街の音【毎週ショートショートnote:お題「迎え火オペラ」】
田原さん、お題をありがとうございます。貼付記事以下、参ります。
ビルの谷間に沈む小さな公園で、一台のブランコがぎぃぎぃと音を立てて揺れていた。行き交う自動車の走行音や遠くのサイレンが、その金属音に重なるようにリズムを刻みはじめている。ブランコを揺らす少女が、うつむいていた顔をあげる。
「はじまる。……幻じゃなかったんだ」
音は波となり、うねりを上げ、美しい壮大なハーモニーとなって少女を包み込む。少女は静かに目を閉じ音に心を委ねた。次の瞬間、優しい和音が鋭い不協和音へと急激に転調し、激しいクレッシェンドが夜空に響き渡る。音の渦の中心から、眩い光の粒が溢れ出した。

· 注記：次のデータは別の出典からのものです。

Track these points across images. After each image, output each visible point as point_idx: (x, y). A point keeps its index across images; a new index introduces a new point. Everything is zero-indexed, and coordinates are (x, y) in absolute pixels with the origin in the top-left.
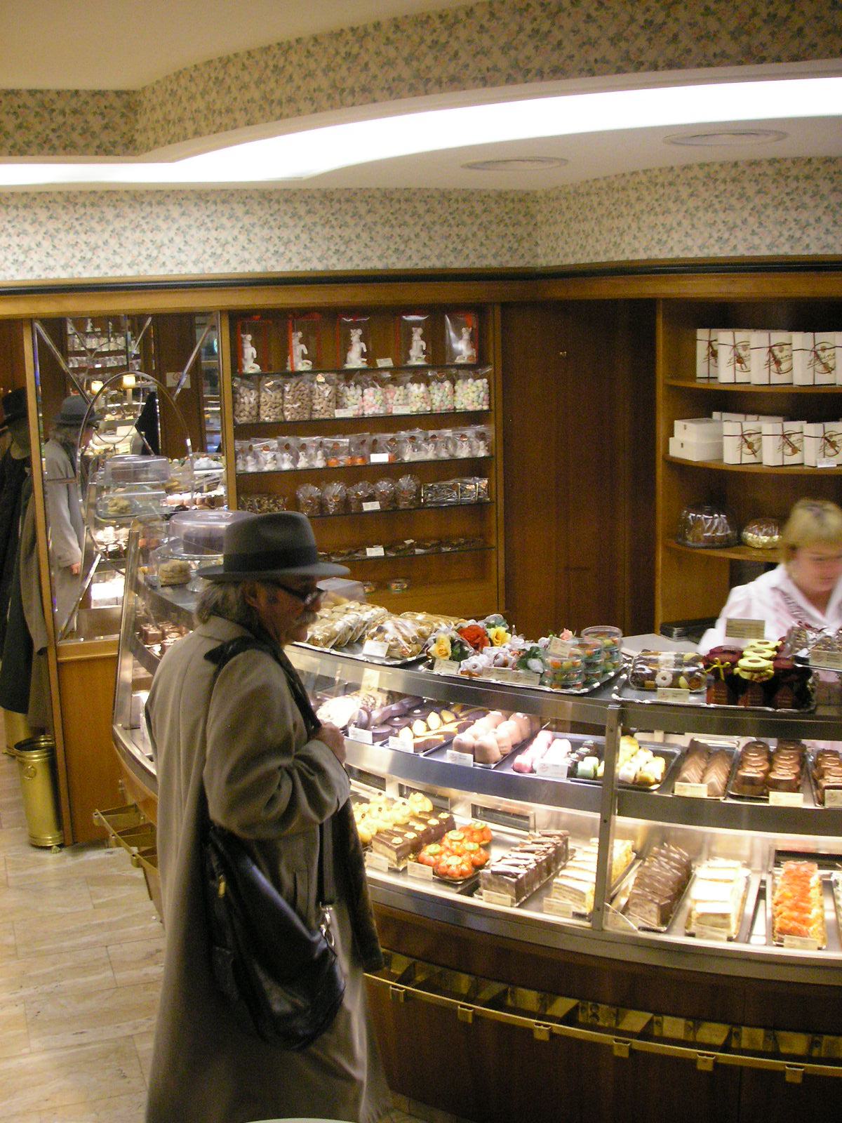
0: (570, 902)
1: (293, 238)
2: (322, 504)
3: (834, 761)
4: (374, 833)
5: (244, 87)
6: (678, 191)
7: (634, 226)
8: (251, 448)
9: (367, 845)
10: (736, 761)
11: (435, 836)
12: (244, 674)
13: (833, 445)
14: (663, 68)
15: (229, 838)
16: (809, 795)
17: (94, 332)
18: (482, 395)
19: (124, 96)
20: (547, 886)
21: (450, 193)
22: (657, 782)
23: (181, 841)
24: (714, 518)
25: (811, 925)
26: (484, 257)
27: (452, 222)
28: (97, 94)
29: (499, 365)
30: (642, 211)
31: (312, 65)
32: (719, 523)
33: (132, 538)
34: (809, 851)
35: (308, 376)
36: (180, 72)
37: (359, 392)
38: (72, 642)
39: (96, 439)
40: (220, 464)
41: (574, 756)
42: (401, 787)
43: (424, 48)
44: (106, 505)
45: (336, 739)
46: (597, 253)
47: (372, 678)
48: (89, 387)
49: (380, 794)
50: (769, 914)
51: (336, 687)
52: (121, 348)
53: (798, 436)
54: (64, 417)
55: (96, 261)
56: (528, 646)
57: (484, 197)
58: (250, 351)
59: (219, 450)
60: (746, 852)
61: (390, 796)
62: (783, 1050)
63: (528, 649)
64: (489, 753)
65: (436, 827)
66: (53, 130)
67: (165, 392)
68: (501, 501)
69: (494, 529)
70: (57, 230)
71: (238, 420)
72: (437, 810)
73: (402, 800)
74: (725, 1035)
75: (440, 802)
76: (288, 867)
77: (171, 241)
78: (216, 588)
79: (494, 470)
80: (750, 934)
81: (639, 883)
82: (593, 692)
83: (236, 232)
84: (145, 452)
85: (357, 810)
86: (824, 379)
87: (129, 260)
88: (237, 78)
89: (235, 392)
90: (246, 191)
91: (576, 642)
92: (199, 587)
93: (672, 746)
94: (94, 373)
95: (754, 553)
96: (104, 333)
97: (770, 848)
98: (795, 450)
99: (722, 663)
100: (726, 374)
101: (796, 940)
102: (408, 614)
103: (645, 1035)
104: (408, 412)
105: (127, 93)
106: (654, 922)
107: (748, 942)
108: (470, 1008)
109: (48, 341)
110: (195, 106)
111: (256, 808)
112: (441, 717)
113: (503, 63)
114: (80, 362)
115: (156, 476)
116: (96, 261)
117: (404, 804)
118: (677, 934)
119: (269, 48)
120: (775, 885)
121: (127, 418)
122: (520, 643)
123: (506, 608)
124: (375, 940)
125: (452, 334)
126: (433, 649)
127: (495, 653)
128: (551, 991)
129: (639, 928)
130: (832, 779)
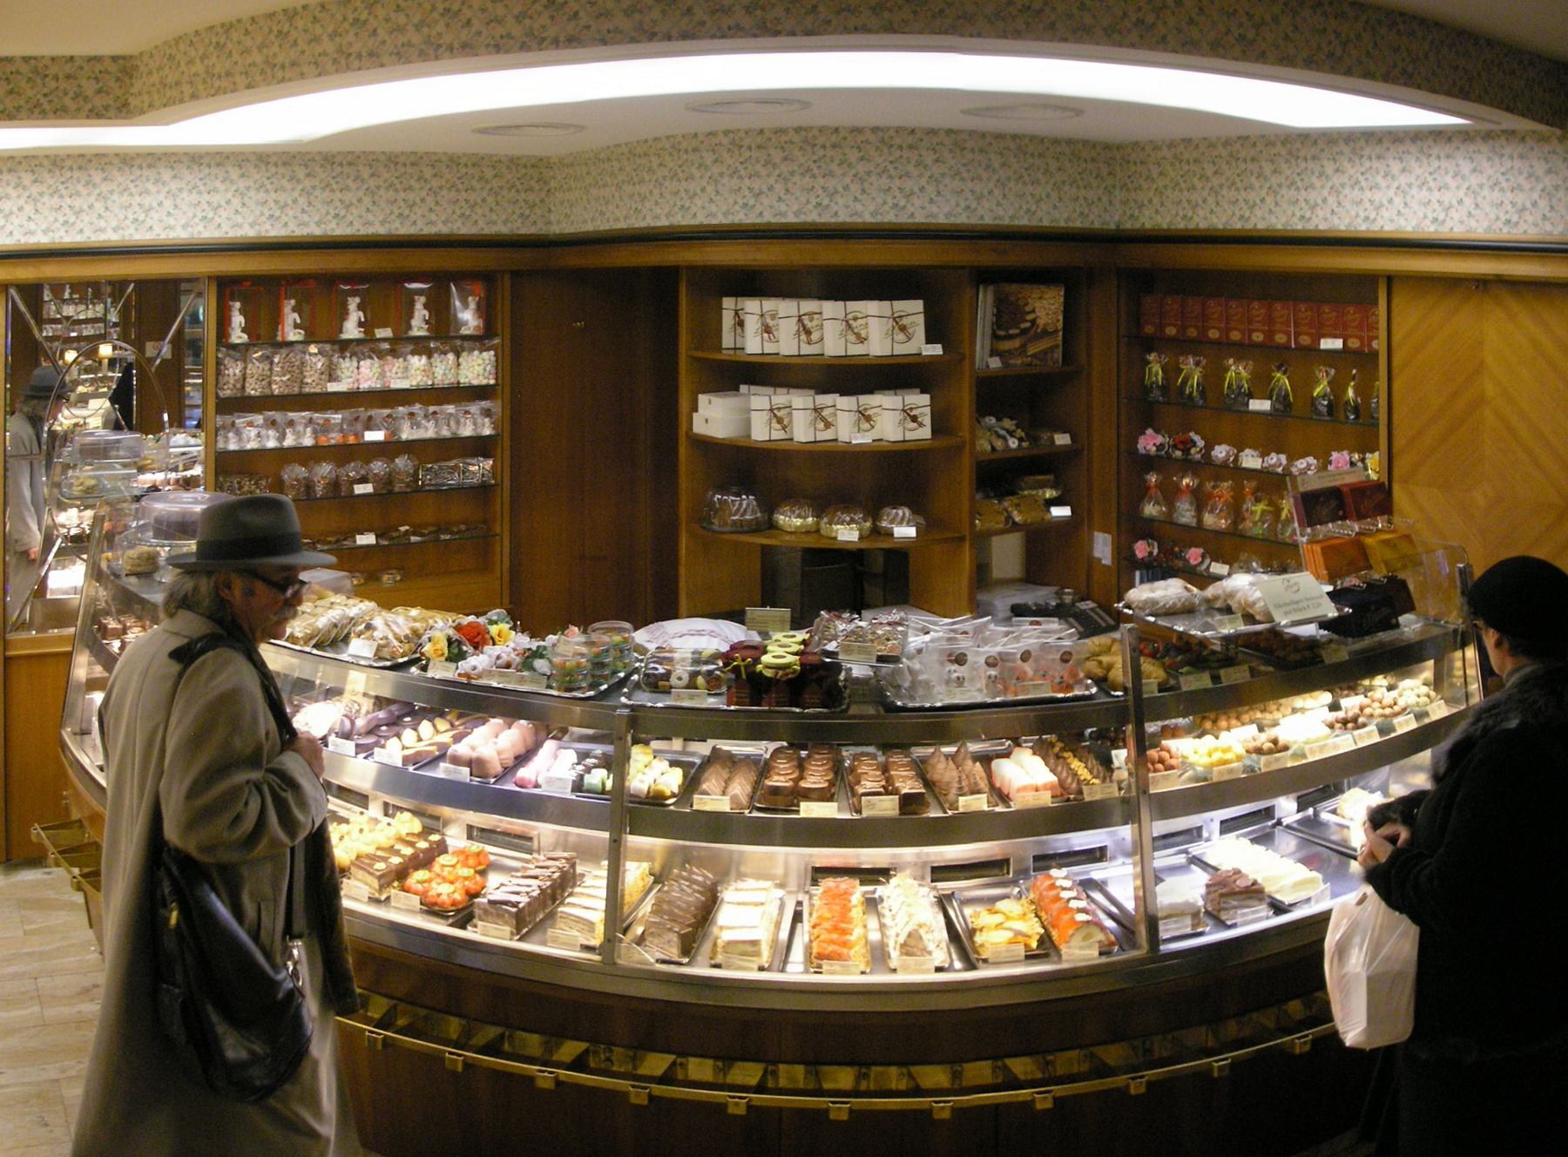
0: (577, 934)
1: (290, 202)
2: (309, 486)
3: (871, 765)
4: (353, 858)
5: (246, 51)
6: (702, 157)
7: (656, 192)
8: (233, 424)
9: (344, 871)
10: (763, 768)
11: (424, 860)
12: (213, 675)
13: (868, 419)
14: (677, 39)
15: (185, 861)
16: (845, 804)
17: (71, 299)
18: (488, 368)
19: (121, 61)
20: (551, 916)
21: (459, 157)
22: (673, 795)
23: (129, 862)
24: (742, 500)
25: (851, 948)
26: (494, 223)
27: (460, 186)
28: (92, 59)
29: (508, 336)
30: (664, 177)
31: (318, 30)
32: (748, 505)
33: (97, 521)
34: (851, 865)
35: (300, 347)
36: (180, 38)
37: (355, 364)
38: (23, 635)
39: (66, 412)
40: (199, 441)
41: (581, 767)
42: (386, 805)
43: (435, 15)
44: (71, 485)
45: (313, 751)
46: (617, 220)
47: (357, 681)
48: (62, 356)
49: (362, 813)
50: (806, 938)
51: (316, 692)
52: (99, 315)
53: (831, 410)
54: (33, 388)
55: (79, 225)
56: (534, 645)
57: (495, 162)
58: (238, 320)
59: (198, 426)
60: (780, 871)
61: (374, 816)
62: (827, 1086)
63: (534, 648)
64: (488, 766)
65: (425, 851)
66: (45, 95)
67: (143, 364)
68: (507, 483)
69: (499, 515)
70: (41, 194)
71: (221, 394)
72: (426, 832)
73: (387, 820)
74: (760, 1074)
75: (429, 822)
76: (252, 894)
77: (160, 204)
78: (187, 578)
79: (499, 450)
80: (785, 962)
81: (657, 910)
82: (602, 696)
83: (229, 195)
84: (117, 427)
85: (334, 831)
86: (856, 350)
87: (114, 224)
88: (239, 42)
89: (219, 363)
90: (242, 153)
91: (582, 639)
92: (167, 577)
93: (693, 754)
94: (68, 342)
95: (787, 538)
96: (83, 300)
97: (806, 865)
98: (828, 425)
99: (743, 660)
100: (753, 344)
101: (836, 966)
102: (400, 609)
103: (666, 1079)
104: (408, 387)
105: (124, 58)
106: (674, 952)
107: (783, 970)
108: (460, 1055)
109: (22, 308)
110: (193, 70)
111: (218, 828)
112: (434, 726)
113: (517, 31)
114: (54, 330)
115: (128, 454)
116: (79, 225)
117: (389, 824)
118: (700, 966)
119: (274, 14)
120: (812, 905)
121: (101, 390)
122: (524, 641)
123: (511, 603)
124: (350, 979)
125: (458, 303)
126: (427, 648)
127: (497, 653)
128: (557, 1033)
129: (657, 961)
130: (869, 784)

光が集まり形作られる。「迎え火オペラ」。そう呟くと、音は美しい調和を取り戻す。過去に彼女自身が置き去りにした「生きる希望」を歌うために。迎え火オペラは死者を送るためではなく、「生きた迷子」である彼女を現世へと引き戻すために歌っていたのだ。涙を拭い、少女は顔を上げて街の喧騒の中へと力強く歩き出した。彼女の迷いは晴れたのだ。
「迎え火オペラ」。それは、迷子の魂をあの世へ導くという、街の音が奏でる幻の鎮魂歌。
451字
※この拙稿は「アイデア出し=プロット立て & サムネ画像の生成プロンプト」作成にGeminiのチャットを使用しています。AIと対話しつつ骨格を組みました=最終稿は私・春永睦月が執筆したものです。節度を保ちつつ(弁えつつ)「ツールとの共生」を図っていきたく。